• RECORDED DATA:
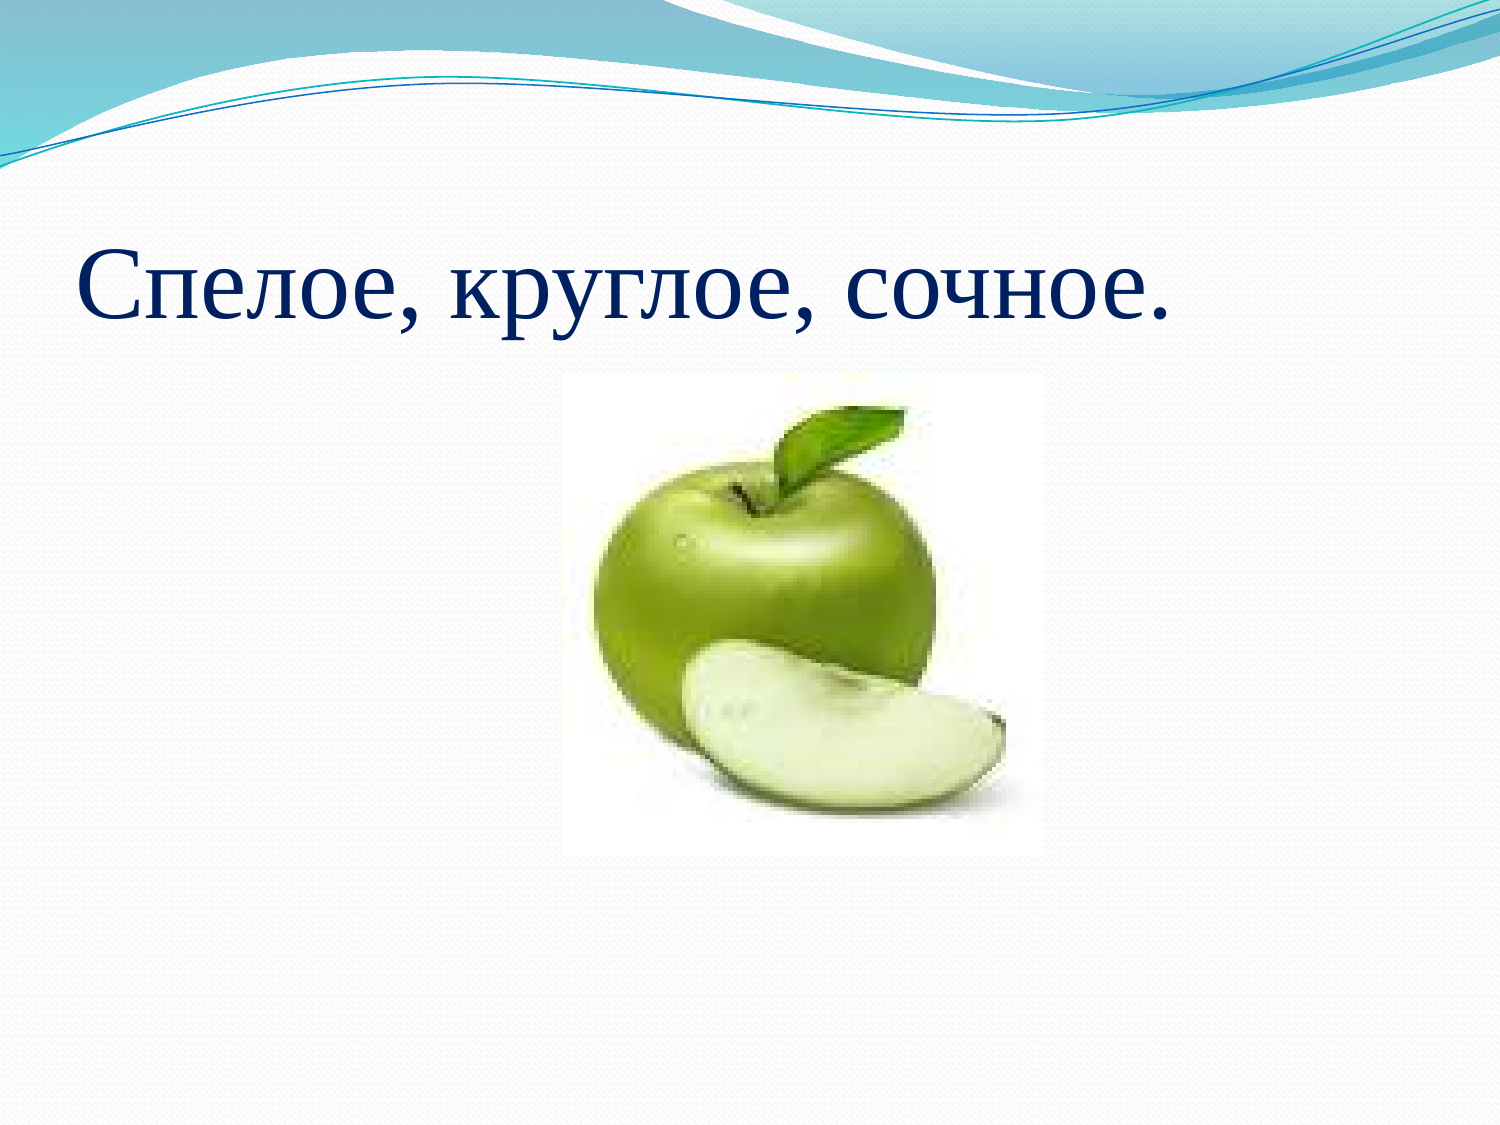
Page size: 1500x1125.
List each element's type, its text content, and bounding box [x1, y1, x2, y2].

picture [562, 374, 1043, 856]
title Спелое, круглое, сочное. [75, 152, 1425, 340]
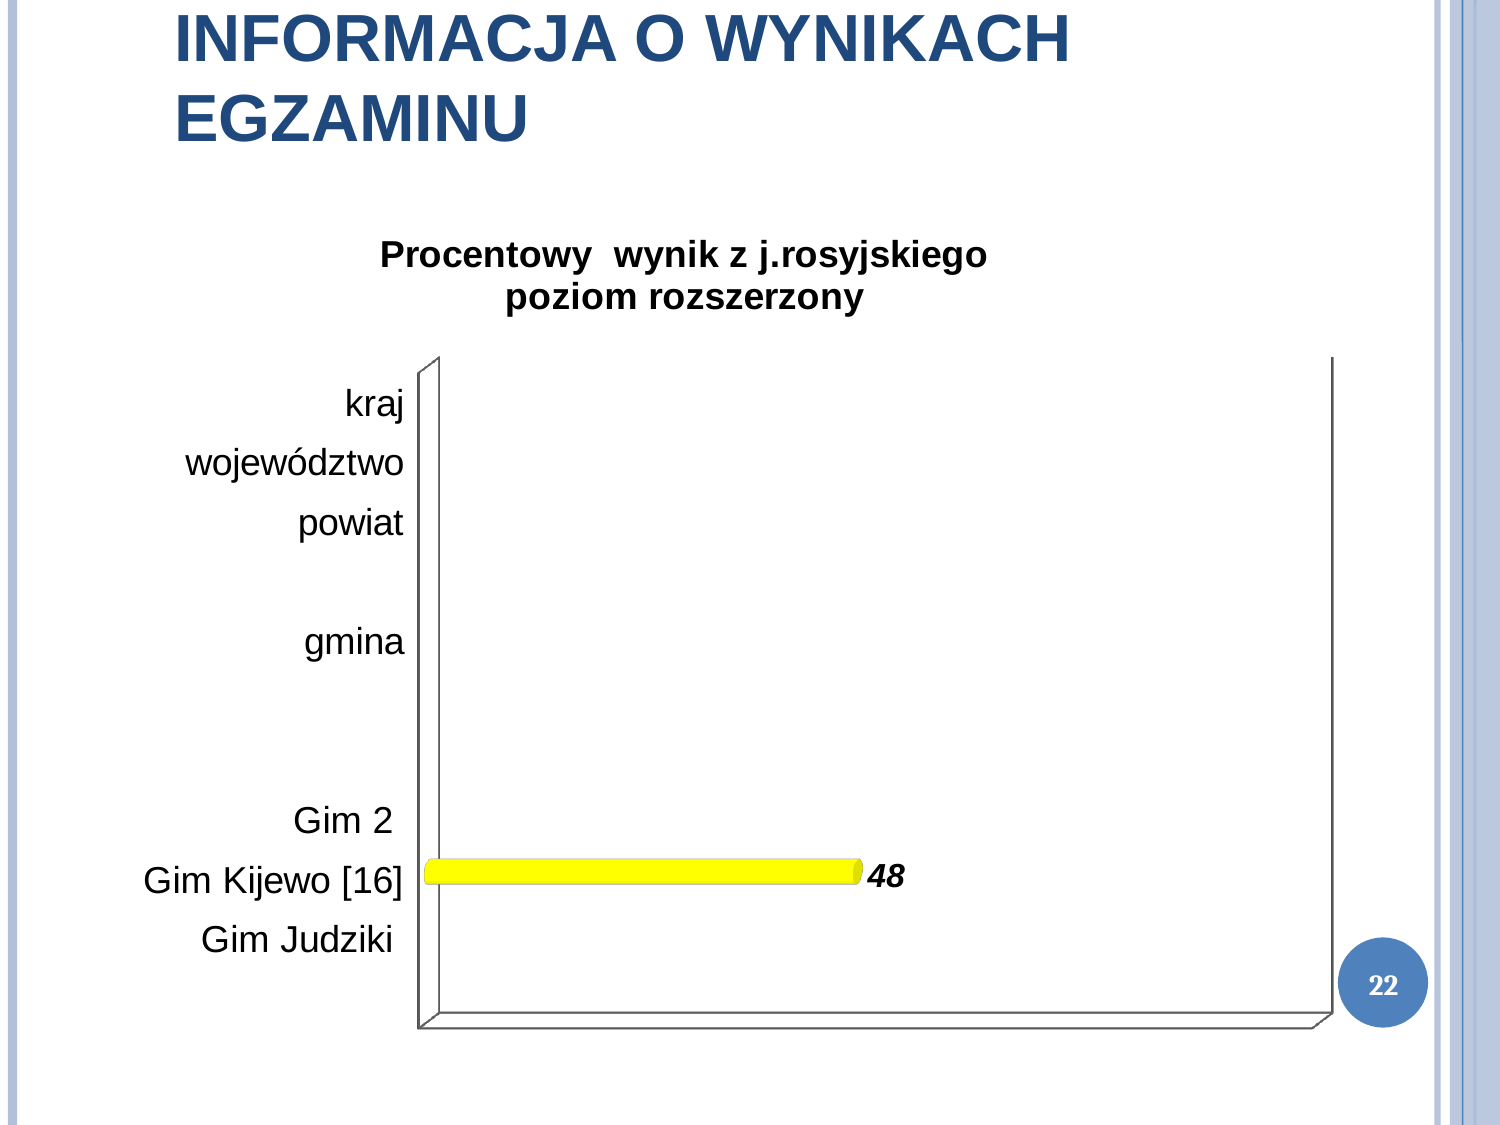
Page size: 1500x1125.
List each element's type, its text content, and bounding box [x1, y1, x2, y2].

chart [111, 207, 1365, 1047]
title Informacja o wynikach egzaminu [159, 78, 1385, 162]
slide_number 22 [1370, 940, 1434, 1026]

• PROBLEM DESCRIPTION:
Print all the material above exactly, and drop the images.

• RESPONSE TO THIS TASK:
Page size: 1500x1125.
List each element's type, its text content, and bounding box [x1, y1, x2, y2].

picture [562, 374, 1043, 856]
title Спелое, круглое, сочное. [75, 152, 1425, 340]
Page size: 1500x1125.
List each element's type, its text content, and bounding box [x1, y1, x2, y2].

chart [111, 207, 1365, 1047]
title Informacja o wynikach egzaminu [159, 78, 1385, 162]
slide_number 22 [1370, 940, 1434, 1026]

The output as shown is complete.